MethodType mt = MethodType.methodType( CallSite.class,MethodHandles.Lookup.class, String.class, MethodType.class, 
                                       MethodType.class, MethodHandle.class, MethodType.class );
Handle bootstrap = new Handle( Opcodes.H_INVOKESTATIC, LambdaMetafactory.class.getName().replace( '.', '/' ), 
                               "metafactory", mt.toMethodDescriptorString() );
Type resolveDesc = Type.getType( LazyTypeResolver.ITypeResolver.class.getDeclaredMethod( "resolve" ) );
methodVisitor.visitInvokeDynamicInsn( "resolve",
                                      Type.getMethodDescriptor( Type.getType( LazyTypeResolver.ITypeResolver.class ), 
                                                                getAnonCtorParams( expression ) ),
                                      bootstrap,
                                      resolveDesc,
                                      new Handle( Opcodes.H_INVOKESTATIC,
                                                  "abc/Thing", 
                                                  "lazytype$0", 
                                                  "(Lgw/lang/reflect/LazyTypeResolver;)Lgw/lang/reflect/IType;" ),
                                      resolveDesc );

This should look familiar If you’ve examined the bytecode the Java 8 compiler generates for Lambda expressions. This is pretty much exactly how javac compiles a lambda, which inside the JVM is always an anonymous wrapper implementing a functional interface. Read more about lambdas and functional interfaces as they relate to Gosu’s Java 8 support in a future post.

The Bottom Line

So where do we stand? Do LazyTypeResolvers significantly improve Gosu’s reification performance? If anyone is still following along, here’s the money shot:

benchmark

(benchmark test files)

As you can see our lazy strategy outperforms direct reification by a factor of 20 to 200 and beyond, depending on the complexity of the types to reify. As I mentioned earlier one of the more problematic use-cases involves enhancement features on commonly used generic types such as Iterable, Map, and the like. The last benchmark in the graph exercises this use-case against the everyday Map.Count property. We’re especially encouraged by the results showing a 40X+ performance gain, this takes a ton of pressure off enhancement usage. Moreover, the lazy approach has reduced the pressure across the board to the point where reification overhead is no longer a concern. Is the overhead completely gone? No. We still require an extra reference per Class type variable as a synthetic field (the typeparam$ fields), there’s also a bit of extra memory involved with lazy wrappers, and the tiny bit of indirection involved with the get() call to reify types. But, as the benchmarks clearly demonstrate, this amounts to nothing more than low-grade noise in the grand scheme.

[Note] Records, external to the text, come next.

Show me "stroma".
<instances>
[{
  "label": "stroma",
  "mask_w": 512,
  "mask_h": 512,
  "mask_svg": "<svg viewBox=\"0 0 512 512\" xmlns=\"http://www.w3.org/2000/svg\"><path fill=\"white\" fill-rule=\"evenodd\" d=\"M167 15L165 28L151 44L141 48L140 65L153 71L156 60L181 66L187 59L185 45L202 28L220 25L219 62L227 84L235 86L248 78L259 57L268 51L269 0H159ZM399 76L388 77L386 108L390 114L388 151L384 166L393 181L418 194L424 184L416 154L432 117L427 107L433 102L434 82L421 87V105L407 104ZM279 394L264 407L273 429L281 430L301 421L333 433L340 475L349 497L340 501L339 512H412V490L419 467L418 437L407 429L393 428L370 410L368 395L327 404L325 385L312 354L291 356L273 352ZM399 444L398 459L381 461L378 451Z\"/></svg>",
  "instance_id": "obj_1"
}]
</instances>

This change coupled with the more general effort to optimize the Gosu compiler in terms of unnecessary type system access and legacy runtime calls considerably reduces the runtime burden of the type system. In fact with the exception of reflective use-cases and custom types, which are features afforded by the type system, the overall impact on runtime performance in most cases approaches zero. It’s still not zero though; we have plenty of work ahead of us regarding compiler optimizations and such. All the same we are satisfied with these results.